Both the taxi driver who took Towers home and his local GP, Dr. Alan Powney, who saw him later that day at 2 o'clock, gave evidence that was consistent with Towers' own account of having been assaulted in the cells. Towers told his friend: 'They gave us a bloody good kicking outside the Key Club, but that was nowt to what I got when I got inside'. Towers died on 9 February 1976 at Dryburn Hospital, County Durham from injuries received at the hands of the police during the night of 15-16 January.
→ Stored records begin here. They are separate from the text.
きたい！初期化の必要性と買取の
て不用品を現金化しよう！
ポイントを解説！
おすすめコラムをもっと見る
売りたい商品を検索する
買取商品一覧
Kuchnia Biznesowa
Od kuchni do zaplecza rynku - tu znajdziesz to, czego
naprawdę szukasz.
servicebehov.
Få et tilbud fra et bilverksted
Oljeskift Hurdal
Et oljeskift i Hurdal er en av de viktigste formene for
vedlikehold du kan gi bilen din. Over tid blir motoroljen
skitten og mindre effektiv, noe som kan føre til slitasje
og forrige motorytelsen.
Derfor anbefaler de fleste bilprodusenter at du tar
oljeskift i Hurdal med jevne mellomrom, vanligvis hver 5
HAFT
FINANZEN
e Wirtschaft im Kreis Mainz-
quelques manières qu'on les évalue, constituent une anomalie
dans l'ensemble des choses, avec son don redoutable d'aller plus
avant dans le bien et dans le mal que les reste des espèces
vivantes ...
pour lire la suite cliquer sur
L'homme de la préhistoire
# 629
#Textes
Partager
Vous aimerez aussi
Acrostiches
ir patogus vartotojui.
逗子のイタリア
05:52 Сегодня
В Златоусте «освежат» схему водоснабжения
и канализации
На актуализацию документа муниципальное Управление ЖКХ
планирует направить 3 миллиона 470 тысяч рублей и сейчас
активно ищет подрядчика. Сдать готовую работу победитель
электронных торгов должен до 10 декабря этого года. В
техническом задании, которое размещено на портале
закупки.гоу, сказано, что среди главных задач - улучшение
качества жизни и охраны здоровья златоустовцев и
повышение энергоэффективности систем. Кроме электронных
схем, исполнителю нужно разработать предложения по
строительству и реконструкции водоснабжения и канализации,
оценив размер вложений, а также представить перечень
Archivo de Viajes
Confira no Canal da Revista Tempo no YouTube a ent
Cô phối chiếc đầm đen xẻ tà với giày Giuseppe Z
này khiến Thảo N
On 8 October 1976, an inquest into the death of Towers returned a verdict of 'justifiable homicide'. The verdict was widely criticised. Punk band the Angelic Upstarts released a single entitled 'The Murder of Liddle Towers' in 1978. Sex Pistols producer Dave Goodman released a record called 'Justifiable Homicide'. The Tom Robinson Band dedicated their 1979 album, TRB Two to Mrs. Mary Towers, the mother of Liddle Towers. The song Blue Murder on this album relates to the death of Towers.
In 1977, the mod band The Jam were critical of the police in their song "Time for Truth" which contains the lyric " Bring forward the six pigs, We wanna see them swing so high, Liddle Towers!"